Quoted passage:
-=-=-=-=-

It was fun to see Ernest Hemingway.  I have been a fan of his work and have also ~50 biographies written about him as well.  In terms of detail.... it is odd.... but I really remember few dreams, unfortunately.  But, if I am woken in the MIDDLE of a dream, I seem to have an ability to remember it.  But, then if it is a "good" dream, it is a bit frustrating as it has not finished. :)  Some, perhaps most of the dreams I recall are rather vague.  Only an occasional dream is vivid in detail for me.

Pat M wrote....

"...maybe you could allow yourself one pipeful of tobacco on any Thursday when you are unable to attend the group? That might be exactly the "miniature vacation" you'll need today in the midst of the stressful repairs."

That would be an excellent alternative, and I would relish that as an option.  But, truthfully, I am not sure if I were to have a (delightful, robust, aromatically diverse, beautifully soothing) pipe in an occasion that was not rigidly structured, precisely regulated, and purposefully planned with an obvious end point..... I am not sure if it would not become a "slippery slope" sort of situation for me.  Would I find ways to then further "not attend" the group?  Would I simply indulge in a pipe at home in this scenario.... and if so, would I become inclined to do so at will?  As I am not sure of my willpower when I do not have rigid enough parameters for a pipe, it makes me rather nervous to do as suggested.... even though it is a wonderful idea.

-=-=-=-=-

Check your understanding:
1/ In the post about pipe smoking, when does the writer seem able to remember a dream?
2/ Resume the post about pipe smoking, starting after its last sentence.
The material after this post plays no part here.

Data under study:
-=-=-=-=-

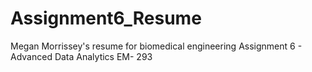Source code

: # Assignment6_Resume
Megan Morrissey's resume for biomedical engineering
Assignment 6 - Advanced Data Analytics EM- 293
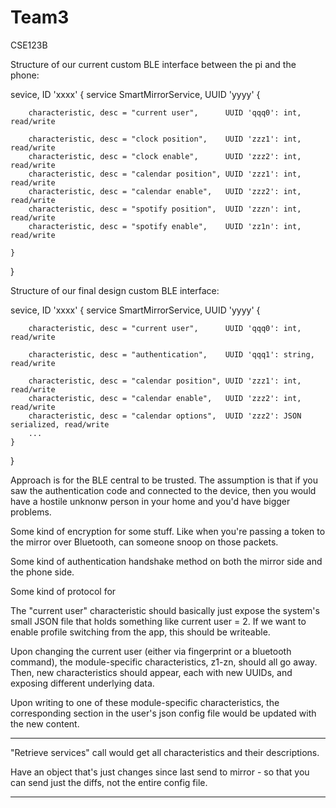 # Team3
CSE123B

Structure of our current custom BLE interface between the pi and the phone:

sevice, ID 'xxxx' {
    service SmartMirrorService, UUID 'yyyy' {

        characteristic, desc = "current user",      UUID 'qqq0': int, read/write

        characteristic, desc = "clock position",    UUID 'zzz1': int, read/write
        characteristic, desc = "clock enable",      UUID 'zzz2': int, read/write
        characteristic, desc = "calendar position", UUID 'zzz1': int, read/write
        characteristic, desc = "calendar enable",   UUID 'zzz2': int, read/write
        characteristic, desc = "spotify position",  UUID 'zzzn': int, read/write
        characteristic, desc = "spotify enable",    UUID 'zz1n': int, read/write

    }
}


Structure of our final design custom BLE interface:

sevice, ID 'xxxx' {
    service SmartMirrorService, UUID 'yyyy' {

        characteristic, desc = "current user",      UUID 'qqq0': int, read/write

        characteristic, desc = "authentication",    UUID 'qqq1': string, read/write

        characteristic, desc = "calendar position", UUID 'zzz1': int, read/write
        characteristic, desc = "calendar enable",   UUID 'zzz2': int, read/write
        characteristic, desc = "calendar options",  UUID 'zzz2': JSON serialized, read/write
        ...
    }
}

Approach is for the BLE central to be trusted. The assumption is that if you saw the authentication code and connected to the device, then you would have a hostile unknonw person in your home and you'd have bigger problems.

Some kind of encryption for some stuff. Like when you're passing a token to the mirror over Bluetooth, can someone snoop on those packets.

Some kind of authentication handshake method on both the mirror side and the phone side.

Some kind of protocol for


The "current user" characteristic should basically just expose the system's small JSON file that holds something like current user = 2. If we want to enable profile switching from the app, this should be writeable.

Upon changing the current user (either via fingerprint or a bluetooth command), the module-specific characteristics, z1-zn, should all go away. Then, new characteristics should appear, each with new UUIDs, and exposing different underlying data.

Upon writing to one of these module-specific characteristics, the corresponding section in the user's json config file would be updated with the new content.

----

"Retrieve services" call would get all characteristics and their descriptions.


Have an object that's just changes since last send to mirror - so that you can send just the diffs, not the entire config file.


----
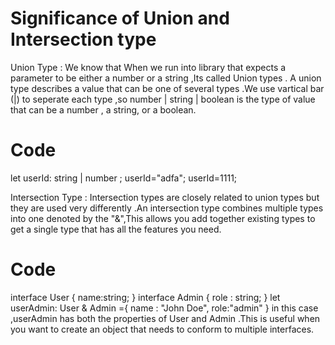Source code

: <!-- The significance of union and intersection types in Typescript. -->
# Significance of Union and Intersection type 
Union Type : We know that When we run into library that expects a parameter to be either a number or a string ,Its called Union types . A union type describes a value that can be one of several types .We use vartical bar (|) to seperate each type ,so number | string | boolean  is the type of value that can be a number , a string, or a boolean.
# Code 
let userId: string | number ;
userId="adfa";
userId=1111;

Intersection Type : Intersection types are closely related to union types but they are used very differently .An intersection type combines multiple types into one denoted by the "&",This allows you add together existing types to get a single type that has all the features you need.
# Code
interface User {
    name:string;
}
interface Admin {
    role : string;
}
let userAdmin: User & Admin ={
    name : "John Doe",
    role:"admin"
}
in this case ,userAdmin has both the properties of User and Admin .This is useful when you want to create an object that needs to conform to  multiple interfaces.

-=-=-=-=-

Responses:
1/ When woken in the middle of the dream.

2/
StreetWriter wrote....

"I think you should treat the Cigar Group as an unbreakable appointment."

I do try to make it as immutable as possible.  But, the weight of these errors of others was significant enough, that I HAD to step in.

"You should tell the others who have been messing up that they damn well better have those things corrected by tomorrow."

Those exact thoughts along with similar language (perhaps even a bit more coarse) were running through my mind all day yesterday as what I would LIKE to have done.  But, I would have felt guilty in doing so.  People do make mistakes.  And, sometimes those mistakes affect others, but I have to try to view such things as a "teachable" moment, and act with as much kindness as I can muster.  I was trying yesterday and today, to try to think more with a Capuchin ethos... at least as much of one as I could attain.  

Margaret wrote....

'Ernest Hemingway was a pipe smoker so he definitely belonged in your dream. I don't like steak either, salmon in restaurants is often of the farmed variety and I don't like a bunch of starchy sides. I would probably order a pork chop like you did or a side salad and some kind of appetizer, if they had those."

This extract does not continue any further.